What the task asks — Lines from the beginning of the material below through the line that has "right front paw: (695, 623)" are to be reproduced exactly, but pictures are not.

Entries supplied —
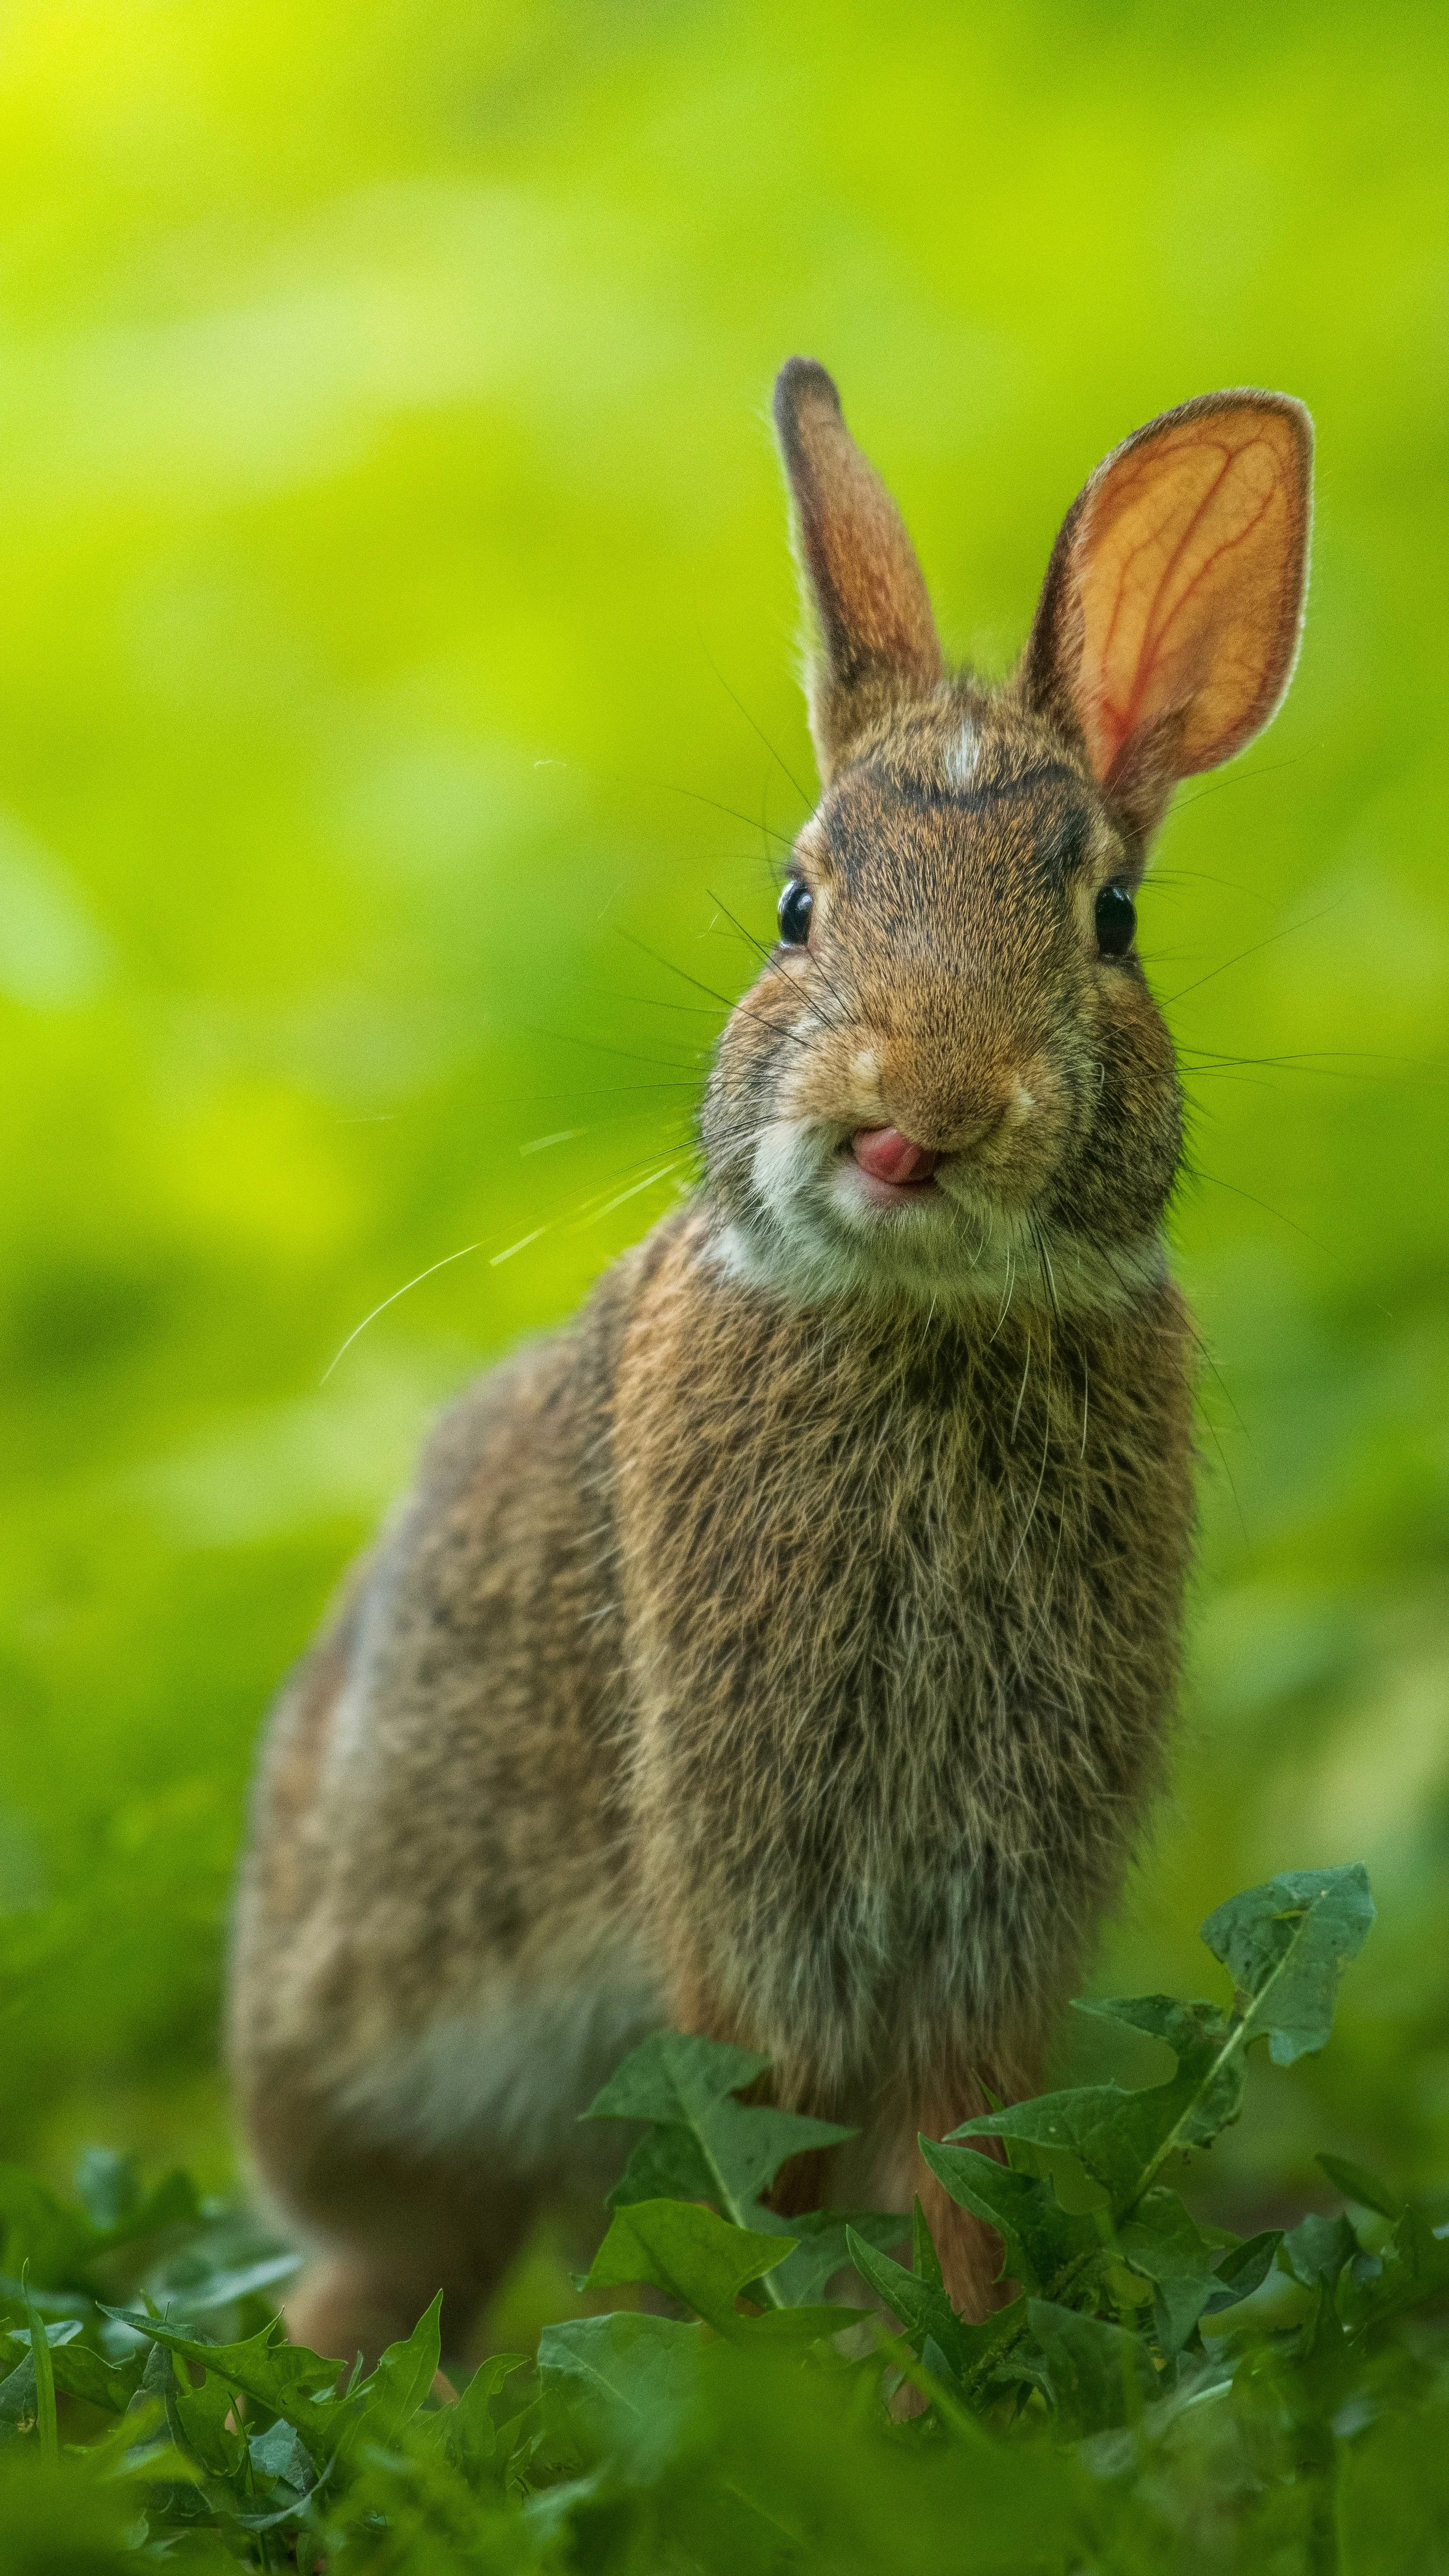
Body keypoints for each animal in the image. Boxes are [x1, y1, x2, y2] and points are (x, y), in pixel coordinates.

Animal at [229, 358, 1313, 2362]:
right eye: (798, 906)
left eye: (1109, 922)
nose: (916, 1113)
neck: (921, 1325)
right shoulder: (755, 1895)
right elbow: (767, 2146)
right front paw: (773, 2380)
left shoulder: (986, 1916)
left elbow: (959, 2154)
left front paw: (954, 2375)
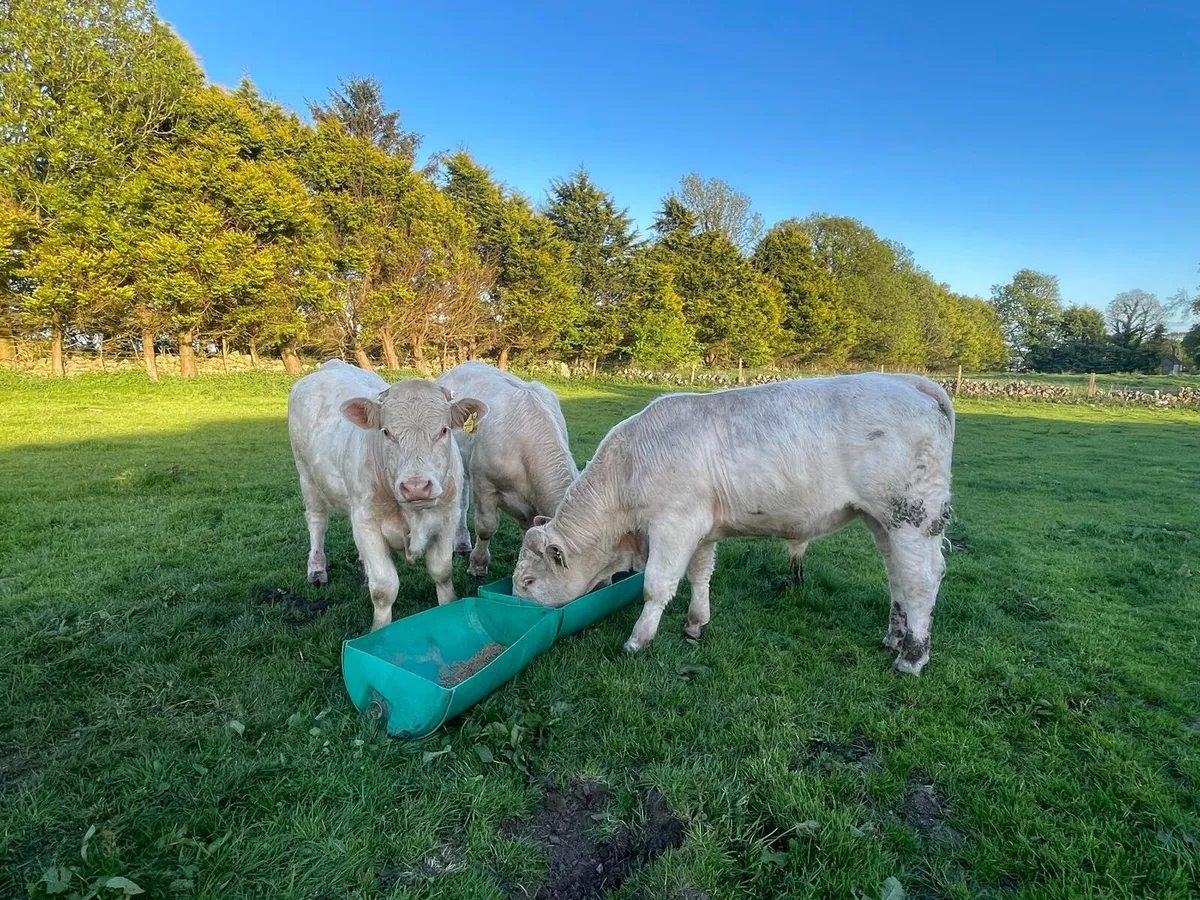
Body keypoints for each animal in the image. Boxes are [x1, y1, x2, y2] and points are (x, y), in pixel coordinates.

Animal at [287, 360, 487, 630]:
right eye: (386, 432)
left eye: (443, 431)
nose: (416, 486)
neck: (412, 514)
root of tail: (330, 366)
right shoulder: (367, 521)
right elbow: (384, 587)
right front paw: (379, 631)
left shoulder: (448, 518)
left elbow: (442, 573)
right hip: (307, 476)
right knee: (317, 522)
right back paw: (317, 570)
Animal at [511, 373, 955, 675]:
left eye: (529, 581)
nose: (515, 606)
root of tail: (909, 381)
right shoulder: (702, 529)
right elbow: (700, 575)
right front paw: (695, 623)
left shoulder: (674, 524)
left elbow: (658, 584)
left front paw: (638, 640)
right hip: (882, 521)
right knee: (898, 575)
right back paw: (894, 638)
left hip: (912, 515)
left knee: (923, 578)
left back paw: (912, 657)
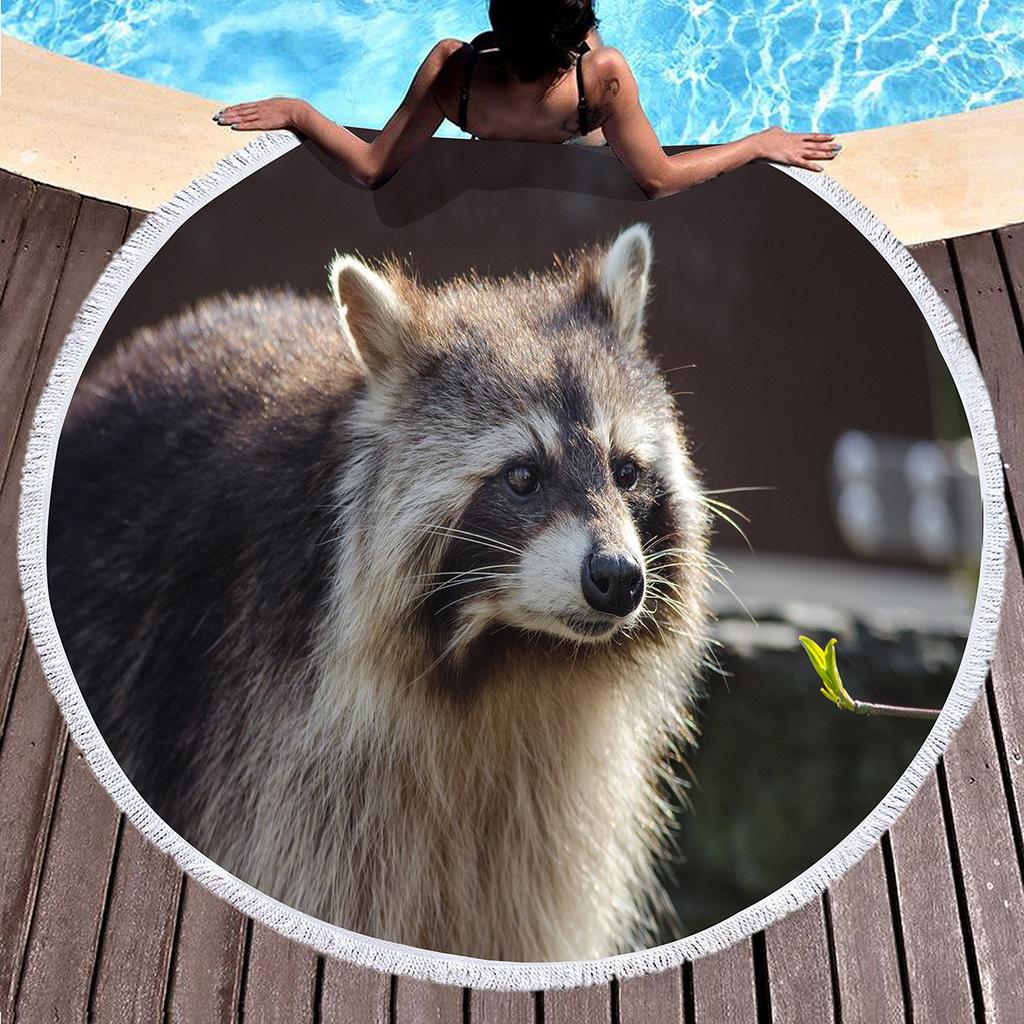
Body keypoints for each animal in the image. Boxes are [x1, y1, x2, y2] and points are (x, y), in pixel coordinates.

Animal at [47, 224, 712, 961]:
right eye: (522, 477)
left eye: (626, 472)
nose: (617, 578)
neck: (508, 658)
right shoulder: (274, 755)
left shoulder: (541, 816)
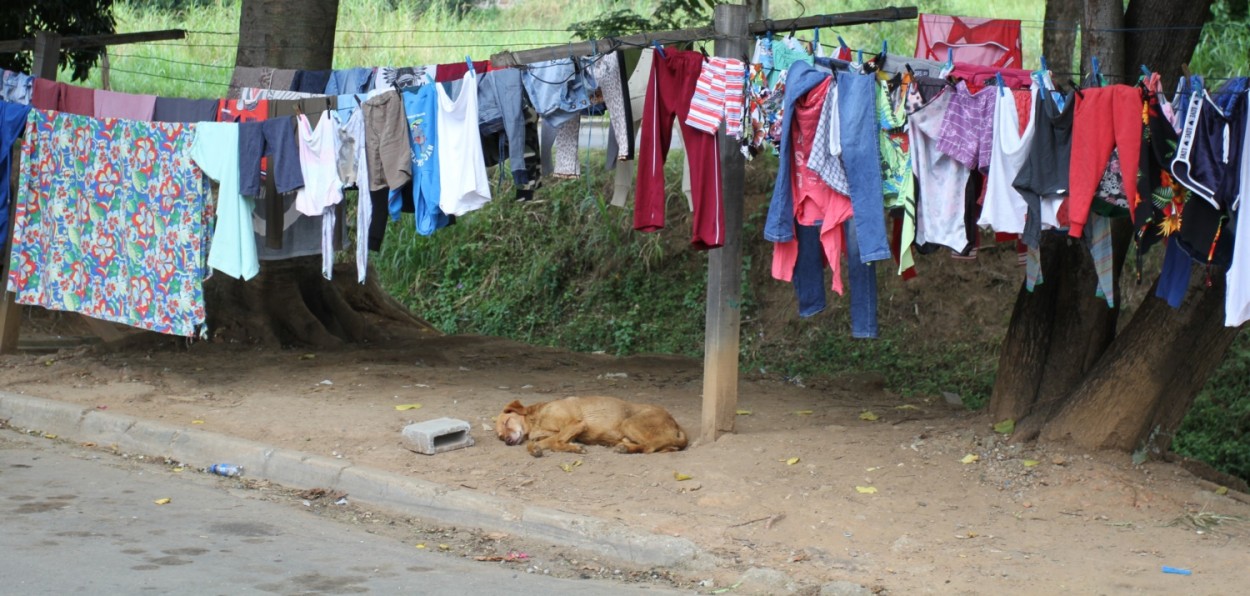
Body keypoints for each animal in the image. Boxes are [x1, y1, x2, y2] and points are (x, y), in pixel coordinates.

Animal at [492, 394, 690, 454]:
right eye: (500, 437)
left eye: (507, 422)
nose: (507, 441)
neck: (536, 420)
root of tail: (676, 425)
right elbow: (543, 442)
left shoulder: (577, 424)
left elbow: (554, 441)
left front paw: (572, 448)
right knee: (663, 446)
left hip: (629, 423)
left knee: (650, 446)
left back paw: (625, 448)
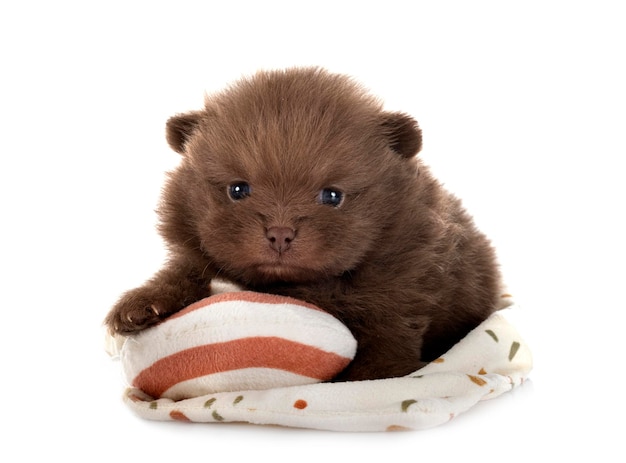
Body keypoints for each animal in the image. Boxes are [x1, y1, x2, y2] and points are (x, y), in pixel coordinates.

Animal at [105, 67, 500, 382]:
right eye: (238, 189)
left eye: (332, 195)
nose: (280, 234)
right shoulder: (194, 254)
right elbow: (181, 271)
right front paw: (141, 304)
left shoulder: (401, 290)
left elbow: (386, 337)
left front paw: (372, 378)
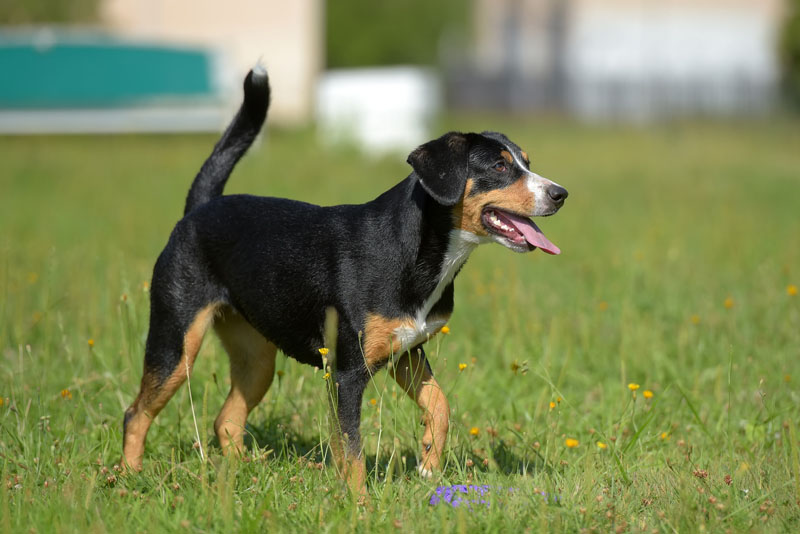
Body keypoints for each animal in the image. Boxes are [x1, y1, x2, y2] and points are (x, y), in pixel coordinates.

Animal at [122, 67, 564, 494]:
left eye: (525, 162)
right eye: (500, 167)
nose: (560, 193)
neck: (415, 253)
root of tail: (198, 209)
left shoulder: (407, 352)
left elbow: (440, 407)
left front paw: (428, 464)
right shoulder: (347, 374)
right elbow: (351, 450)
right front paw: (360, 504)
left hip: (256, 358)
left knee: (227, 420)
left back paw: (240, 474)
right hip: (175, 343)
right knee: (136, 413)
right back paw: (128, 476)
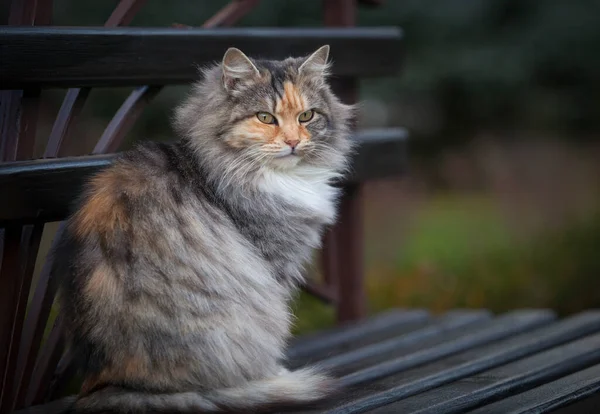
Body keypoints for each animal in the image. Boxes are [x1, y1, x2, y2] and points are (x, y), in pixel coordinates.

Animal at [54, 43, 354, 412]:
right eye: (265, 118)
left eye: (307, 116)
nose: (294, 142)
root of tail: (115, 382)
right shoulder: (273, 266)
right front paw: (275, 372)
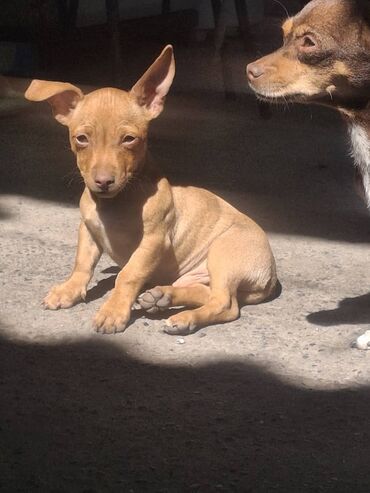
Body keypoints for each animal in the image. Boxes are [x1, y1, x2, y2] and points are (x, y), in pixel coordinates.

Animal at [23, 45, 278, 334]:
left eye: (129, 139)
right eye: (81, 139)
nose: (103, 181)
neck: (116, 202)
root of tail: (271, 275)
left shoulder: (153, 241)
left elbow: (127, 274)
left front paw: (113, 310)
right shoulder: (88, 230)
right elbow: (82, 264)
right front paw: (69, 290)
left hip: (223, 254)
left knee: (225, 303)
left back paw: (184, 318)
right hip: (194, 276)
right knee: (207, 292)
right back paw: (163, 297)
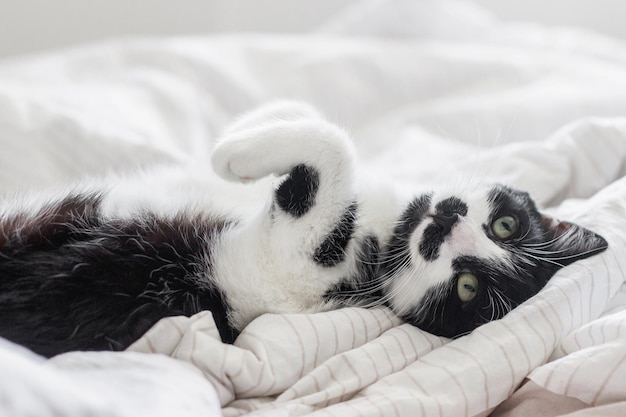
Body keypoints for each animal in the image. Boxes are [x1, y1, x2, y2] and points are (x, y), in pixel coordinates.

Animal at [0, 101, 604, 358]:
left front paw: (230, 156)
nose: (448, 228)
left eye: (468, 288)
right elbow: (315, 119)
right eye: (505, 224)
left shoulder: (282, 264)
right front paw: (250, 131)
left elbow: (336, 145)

Output of the task —
Body keypoints for each animal in the image. Boxes are [x1, y1, x2, y2] and points are (x, y), in pixel coordinates.

Animal at [229, 358, 1313, 2362]:
right eye: (798, 906)
left eye: (1109, 922)
nose: (916, 1113)
neck: (921, 1325)
right shoulder: (755, 1895)
right elbow: (767, 2146)
right front paw: (773, 2380)
left shoulder: (986, 1916)
left elbow: (959, 2154)
left front paw: (954, 2375)
Body keypoints for each animal in the image. Boxes are [x1, y1, x2, y2] and points are (x, y), in pixel coordinates.

Animal at [287, 360, 487, 630]:
right eye: (386, 432)
left eye: (443, 431)
nose: (416, 486)
neck: (412, 514)
root of tail: (330, 366)
right shoulder: (367, 521)
right elbow: (384, 587)
right front paw: (379, 631)
left shoulder: (448, 518)
left elbow: (442, 573)
right hip: (307, 476)
right knee: (317, 522)
right back paw: (317, 570)
Animal at [511, 373, 955, 675]:
left eye: (529, 581)
nose: (515, 606)
root of tail: (909, 381)
right shoulder: (702, 529)
right elbow: (700, 575)
right front paw: (695, 623)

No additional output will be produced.